FORCE strongly supports policies that reduce or eliminate the cost of medically necessary screenings and diagnostic tests for those at increased risk of cancer. High-risk individuals should not face exorbitant out-of-pocket expenses for guideline-recommended cancer screenings.
Risk-Reducing Surgeries
Prophylactic or risk-reducing surgery is recommended for certain people at increased risk of cancer. Expert medical guidelines encourage risk-reducing salpingo-oophorectomy or hysterectomy, and consideration of mastectomy for individuals with specific mutations.
Although these surgeries are preventive in nature, insurers rarely cover them in full. Deductibles, coinsurance and copays apply. In some cases, risk-reducing surgery may not be covered at all. Medicare is essentially prohibited from covering risk-reducing surgeries. Medicaid coverage of prophylactic surgeries varies by state.
FORCE advocates for affordable coverage of expert-recommended interventions such as surgery that prevent or reduce the risk of cancer for high-risk individuals. Nobody wants to undergo surgery but limiting the financial impact helps ensure equitable access to these potentially life-saving measures.
Treatment / Targeted Therapies
Even with health insurance, many people encounter significant out-of-pocket expenses when undergoing cancer treatment. This is especially true for patients receiving newer therapies and those administered orally, like PARP inhibitors.
FORCE advocates that patients, with guidance from their providers, should have a choice in the evidence-based treatment they receive. We endorse increasing clinical research on targeted therapies and companion diagnostics to determine who benefits most from these therapies. We also support reducing the cost of treatments regardless of how they are administered, limiting patients’ out-of-pocket costs, and eliminating specialty tiers, step-therapy practices and copay accumulators. A cancer diagnosis is difficult physically and emotionally; we work to minimize financial burden and administrative red tape so patients can focus on their health.
Fertility Preservation and Treatments
Some cancers and cancer treatments affect fertility. This is particularly true for individuals with cancers caused by inherited mutations because these are more likely to be diagnosed at an earlier age, before their family is complete. National guidelines recommend that young people diagnosed with cancer explore fertility preservation prior to starting treatment.
Women with certain inherited genetic mutations are at increased risk of ovarian, endometrial and related gynecologic cancers.
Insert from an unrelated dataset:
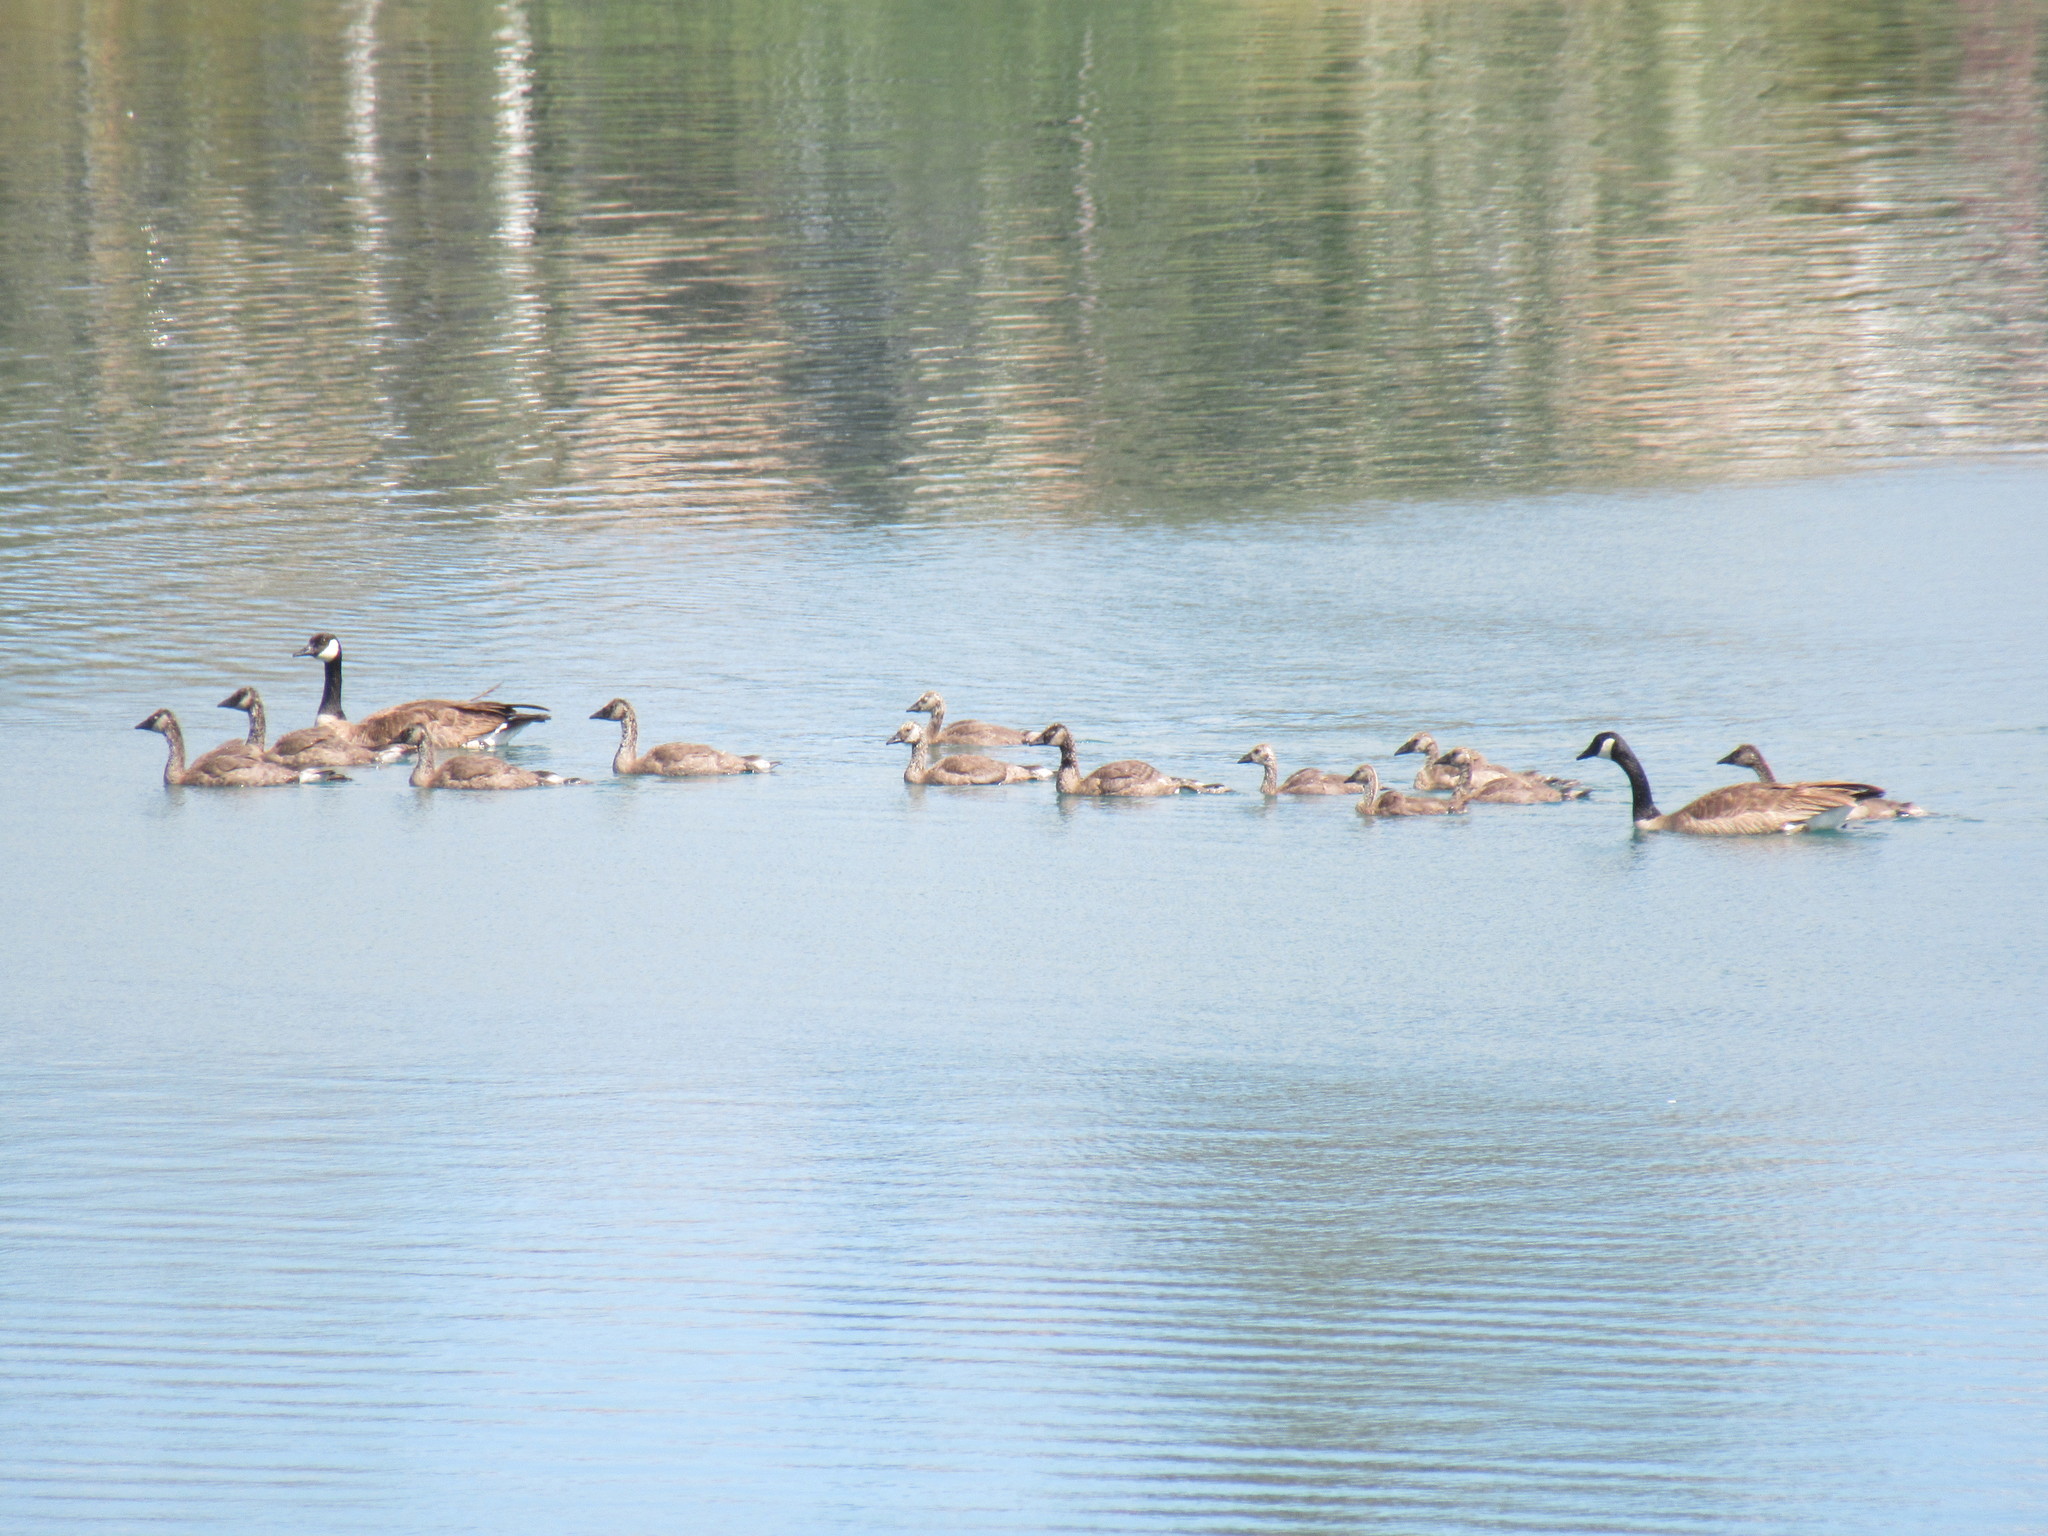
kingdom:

Unfortunately, there is no reliable screening or early detection for these cancers so medical guidelines recommend risk-reducing surgery to remove their ovaries, fallopian tubes and/or uterus. Some women wish to undergo fertility preservation before surgery to remove their reproductive organs.
Individuals with an inherited genetic mutation causing increased risk of a disease, such as cancer, may consider Preimplantation Genetic Diagnosis (PGD), a medical procedure that allows people to have children who do not carry the mutation.
Health insurers typically do not cover fertility preservation or related treatments. While several states have passed fertility preservation coverage laws, there is no such coverage in the majority of states.
FORCE supports policies that facilitate affordable access and insurance coverage of fertility preservation for any individual of childbearing age who will experience infertility due to surgery or treatment. We also advocate for coverage of related procedures including in vitro fertilization (IVF) and PGD as desired by these patients.